Pourtant, la plupart des analystes croient que la restriction du nombre de pèlerins serait un suicide politique. « Le désir d’aller prier au temple de Kedarnath est presque comme une force irrésistible » explique Pavan Srinath, de l’organisation Takshashila Foundation. « En dépit de cette tragédie, les gens parlent déjà de la planification de leur voyage sacré. Aucun gouvernement ne peut barrer la route des pèlerins dans l’Himalaya.

Maharaj K Pandit reconnaît que la question est délicate mais il déclare que l’industrie touristique a d’importantes conséquences sur l’éco-système himalayen. Durant la haute saison, des fils de cars diesel grimpent lourdement le long des routes de montagnes dans un nuage de fumée de pots d’échappement. « Une fois, j’ai compté 117 bus sur un pont en 8 min » reprend le chercheur.

Ses dernières années, l’Uttarkhand a également été le théâtre du boom des projets hydroélectriques. Quelques 70 systèmes sont actuellement en route ou planifiés dans la région par New Delhi. Ils font partis des 300 prévus dans l’Himalaya alors que les questions énergétiques et hyrdoliques sont cruciales pour le développement de l’Inde et sa croissance. Peu de barrages mais surtout des centrales « au fil de l’eau », sans retenue d’eau. Néanmoins, ce système nécessite de longues canalisations souterraines à travers les vallées.

Des rapports font déjà état de sérieux dommages sur ces projets suite aux intempéries de la semaine dernière. De nombreux débris ont détruit leur environnement propre, à la fois celui naturel que celui humain. Un article récent de Science Magazine met en garde contre les atteintes à l’écosystème apr le biais de projets mal conduits et mal entretenus. La région de l’Uttarkhand est connue pour son importante biodiversité, faite de plantes, de poissons et de papillons. Des scientifiques estiment que la dégradation de l’écosystème par la construction de barrages pourrait mener à la disparition de 29 espèces animales ou végétales.

« Personne ne dit qu’il ne faut pas de barrages » déclare Mr Pandit. « Mais une certaine retenue doit être de mise pour sécuriser les pentes himalayennes et comprendre leur fragilité sans faire intervenir un développement incontrôlé ».

Tous les experts ne sont pourtant pas d’accord. Pour certains, si des barrages n’avaient pas retenus les grandes quantités d’eau tombées, les dégâts auraient pu être encore plus graves. « Les barrages peuvent également prévenir des catastrophes.

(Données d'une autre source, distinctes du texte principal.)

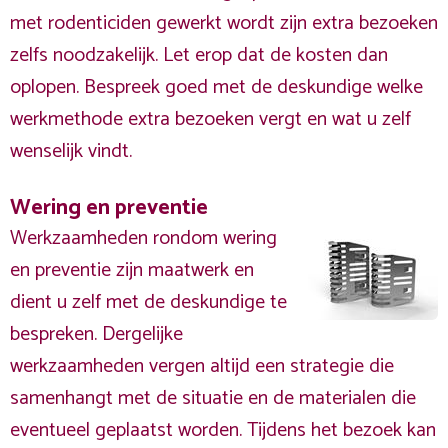
met rodenticiden gewerkt wordt zijn extra bezoeken
zelfs noodzakelijk. Let erop dat de kosten dan
oplopen. Bespreek goed met de deskundige welke
werkmethode extra bezoeken vergt en wat u zelf
wenselijk vindt.
Wering en preventie
Werkzaamheden rondom wering
en preventie zijn maatwerk en
dient u zelf met de deskundige te
bespreken. Dergelijke
werkzaamheden vergen altijd een strategie die
samenhangt met de situatie en de materialen die
eventueel geplaatst worden. Tijdens het bezoek kan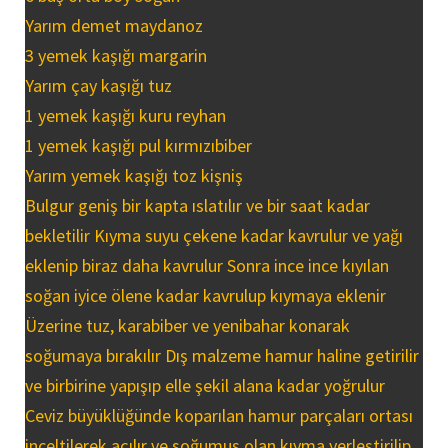
Yarım demet maydanoz
3 yemek kaşığı margarin
Yarım çay kaşığı tuz
1 yemek kaşığı kuru reyhan
1 yemek kaşığı pul kırmızıbiber
Yarım yemek kaşığı toz kişniş
Bulgur geniş bir kapta ıslatılır ve bir saat kadar
bekletilir Kıyma suyu çekene kadar kavrulur ve yağı
eklenip biraz daha kavrulur Sonra ince ince kıyılan
soğan iyice ölene kadar kavrulup kıymaya eklenir
Üzerine tuz, karabiber ve yenibahar konarak
soğumaya bırakılır Dış malzeme hamur haline getirilir
ve birbirine yapışıp elle şekil alana kadar yoğrulur
Ceviz büyüklüğünde koparılan hamur parçaları ortası
inceltilerek açılır ve soğumuş olan kıyma yerleştirilip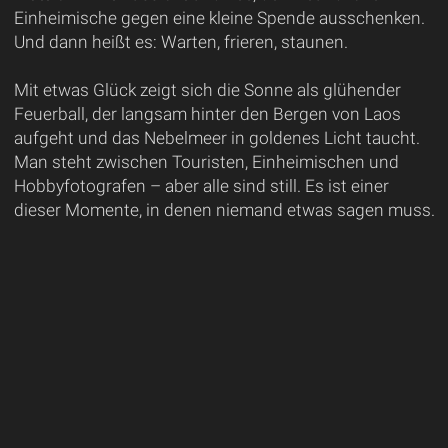
Einheimische gegen eine kleine Spende ausschenken.
Und dann heißt es: Warten, frieren, staunen.
Mit etwas Glück zeigt sich die Sonne als glühender
Feuerball, der langsam hinter den Bergen von Laos
aufgeht und das Nebelmeer in goldenes Licht taucht.
Man steht zwischen Touristen, Einheimischen und
Hobbyfotografen – aber alle sind still. Es ist einer
dieser Momente, in denen niemand etwas sagen muss.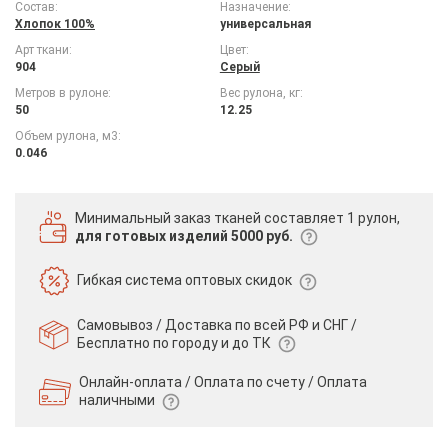
Состав:
Назначение:
Хлопок 100%
универсальная
Арт ткани:
Цвет:
904
Серый
Метров в рулоне:
Вес рулона, кг:
50
12.25
Объем рулона, м3:
0.046
Минимальный заказ тканей
составляет 1 рулон,
для готовых изделий 5000 руб.
Гибкая система
оптовых скидок
Самовывоз / Доставка по всей РФ и СНГ /
Бесплатно по городу и до ТК
Онлайн-оплата / Оплата по счету /
Оплата
наличными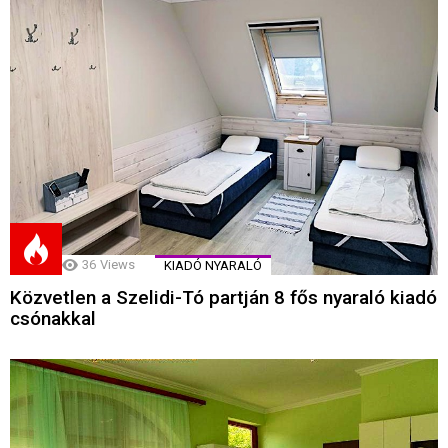
36
Views
KIADÓ NYARALÓ
Közvetlen a Szelidi-Tó partján 8 fős nyaraló kiadó
csónakkal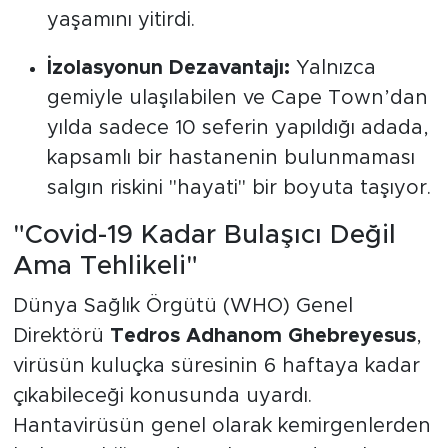
yaşamını yitirdi.
İzolasyonun Dezavantajı:
Yalnızca
gemiyle ulaşılabilen ve Cape Town’dan
yılda sadece 10 seferin yapıldığı adada,
kapsamlı bir hastanenin bulunmaması
salgın riskini "hayati" bir boyuta taşıyor.
"Covid-19 Kadar Bulaşıcı Değil
Ama Tehlikeli"
Dünya Sağlık Örgütü (WHO) Genel
Direktörü
Tedros Adhanom Ghebreyesus
,
virüsün kuluçka süresinin 6 haftaya kadar
çıkabileceği konusunda uyardı.
Hantavirüsün genel olarak kemirgenlerden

La principale question ne concerne pas les barrages en eux même, mais elle doit porter sur leur gestion. En Inde, nous n’avons aucune culture de la sécurité publique » répond-t-il. « Les barrages retiennent de l’eau et représentent ainsi une bombe à retardement, surtout que l’Himalaya est une zone propice aux séismes. Imaginez les conséquences de la destruction d’un barrage majeur ».